TRAVAIL DEMANDÉ:
(1) Pour chaque affirmation, dites si elle est conforme au texte en répondant par oui ou par non, et citez textuellement les mots du texte qui tranchent : (a) le financement du contenu éditorial par les marques porte le nom de publicité native ; (b) chez Melty, c'est un rédacteur en chef humain qui choisit les sujets ; (c) les nouveaux outils internes du groupe servent uniquement à détecter les tendances.
(2) Recopiez le passage du texte qui s'ouvre sur les mots contenant « la course au » et se ferme sur « mordent les lecteurs. ».

TEXTE:
=======
Pour mieux convaincre, la publicité prend l’apparence de l’information. Ce financement du contenu éditorial par les marques se nomme publicité native (native advertising). Il signe l’esprit de l’époque. (...)

la course au clic oriente jusqu’au choix des sujets. Le véritable rédacteur en chef de Melty est un algorithme nommé Shape qui analyse les habitudes des lecteurs (thèmes de conversation sur les réseaux sociaux, recherches Google et tendances sur Twitter) afin de définir les sujets susceptibles de générer le plus d’intérêt. (...)

Depuis, le groupe a développé de nouveaux outils internes, non plus pour détecter les tendances, mais pour les imposer. L’idée est de poser des lignes et de voir à quels appâts mordent les lecteurs.

Pour maintenir les audiences, les rédacteurs inondent le Web d’articles calibrés pour optimiser le référencement sur Google — notamment en répétant sans cesse le mot-clé. (...)
=======
DONNÉES FOURNIES:
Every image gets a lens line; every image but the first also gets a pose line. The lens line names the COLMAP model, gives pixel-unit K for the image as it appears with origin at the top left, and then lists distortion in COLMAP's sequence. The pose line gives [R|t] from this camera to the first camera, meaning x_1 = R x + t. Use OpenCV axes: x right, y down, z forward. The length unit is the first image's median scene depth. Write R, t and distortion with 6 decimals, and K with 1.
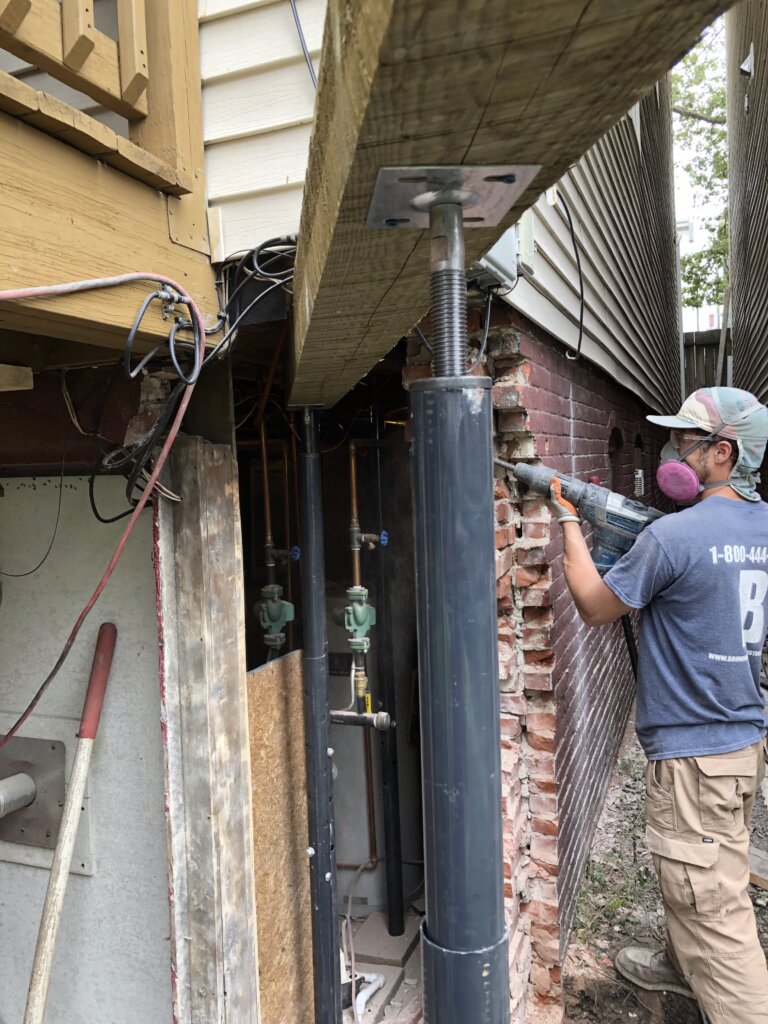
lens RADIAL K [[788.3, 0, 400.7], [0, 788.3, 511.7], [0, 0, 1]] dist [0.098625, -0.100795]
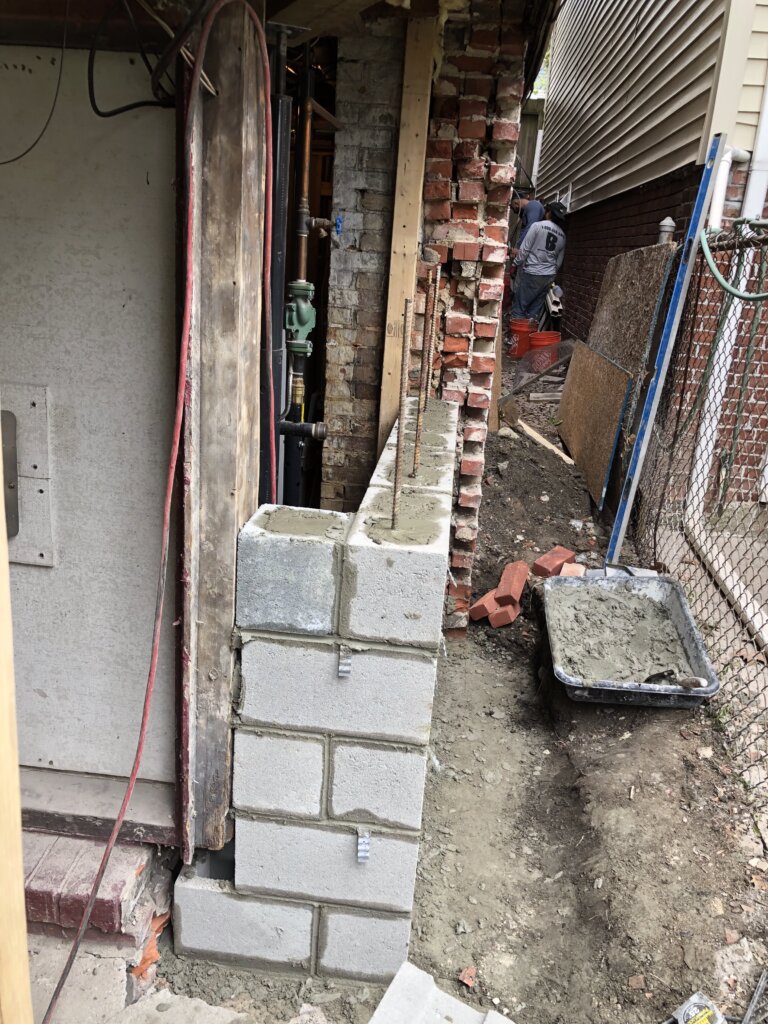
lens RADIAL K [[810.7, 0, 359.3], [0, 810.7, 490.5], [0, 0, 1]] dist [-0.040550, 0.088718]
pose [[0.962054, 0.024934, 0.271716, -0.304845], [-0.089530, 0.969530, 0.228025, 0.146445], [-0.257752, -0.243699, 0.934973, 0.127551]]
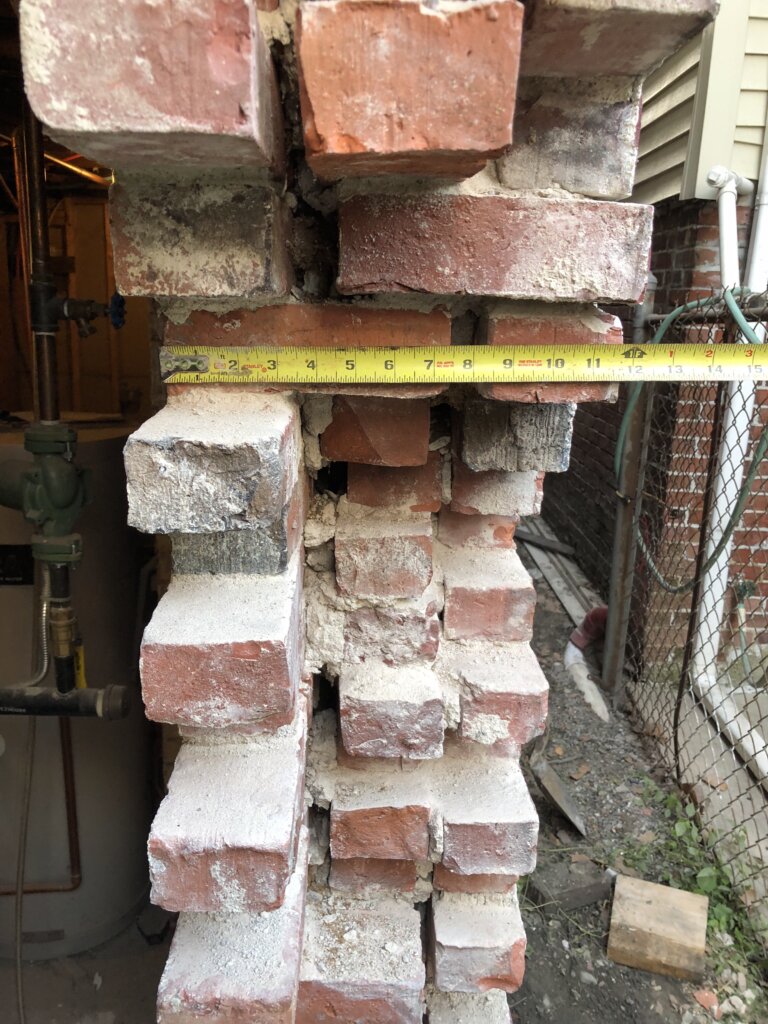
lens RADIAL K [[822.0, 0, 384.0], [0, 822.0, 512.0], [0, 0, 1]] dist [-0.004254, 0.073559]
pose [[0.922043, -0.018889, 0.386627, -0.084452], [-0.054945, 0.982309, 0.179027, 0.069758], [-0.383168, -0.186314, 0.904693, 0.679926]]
=======
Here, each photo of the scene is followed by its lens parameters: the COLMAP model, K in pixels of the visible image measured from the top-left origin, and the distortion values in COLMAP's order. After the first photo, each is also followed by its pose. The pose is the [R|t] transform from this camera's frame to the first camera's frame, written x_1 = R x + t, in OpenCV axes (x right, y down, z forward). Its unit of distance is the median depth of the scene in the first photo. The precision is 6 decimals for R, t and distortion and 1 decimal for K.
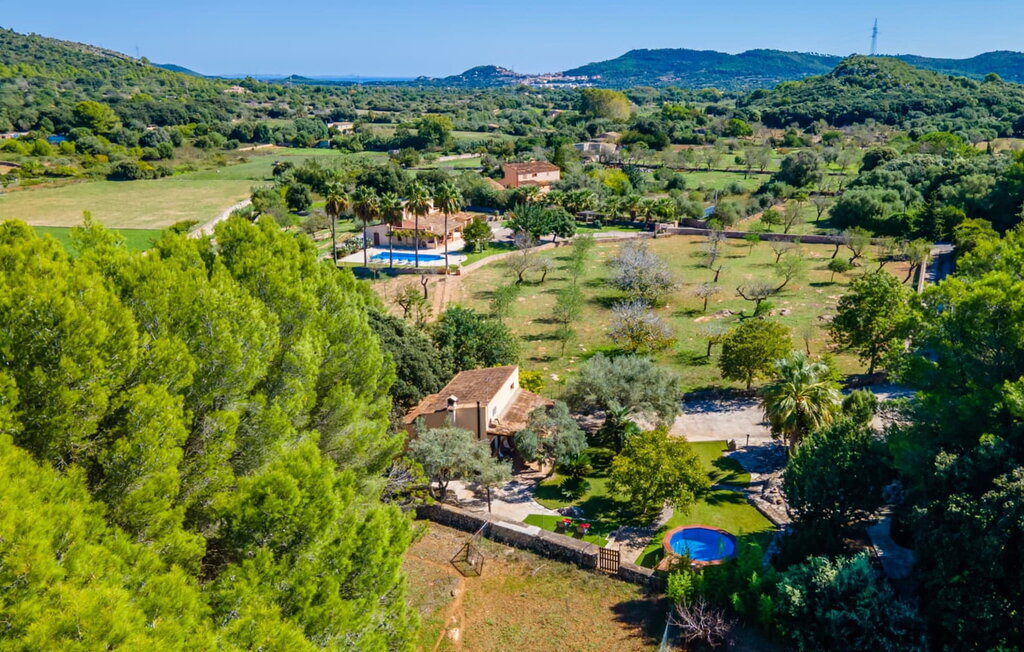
=======
RÉPONSES NUMÉROTÉES:
(1)
(a) Oui : « Ce financement du contenu éditorial par les marques se nomme publicité native (native advertising). »
(b) Non : « Le véritable rédacteur en chef de Melty est un algorithme nommé Shape ».
(c) Non : « non plus pour détecter les tendances, mais pour les imposer ».

(2)
la course au clic oriente jusqu’au choix des sujets. Le véritable rédacteur en chef de Melty est un algorithme nommé Shape qui analyse les habitudes des lecteurs (thèmes de conversation sur les réseaux sociaux, recherches Google et tendances sur Twitter) afin de définir les sujets susceptibles de générer le plus d’intérêt. (...)

Depuis, le groupe a développé de nouveaux outils internes, non plus pour détecter les tendances, mais pour les imposer. L’idée est de poser des lignes et de voir à quels appâts mordent les lecteurs.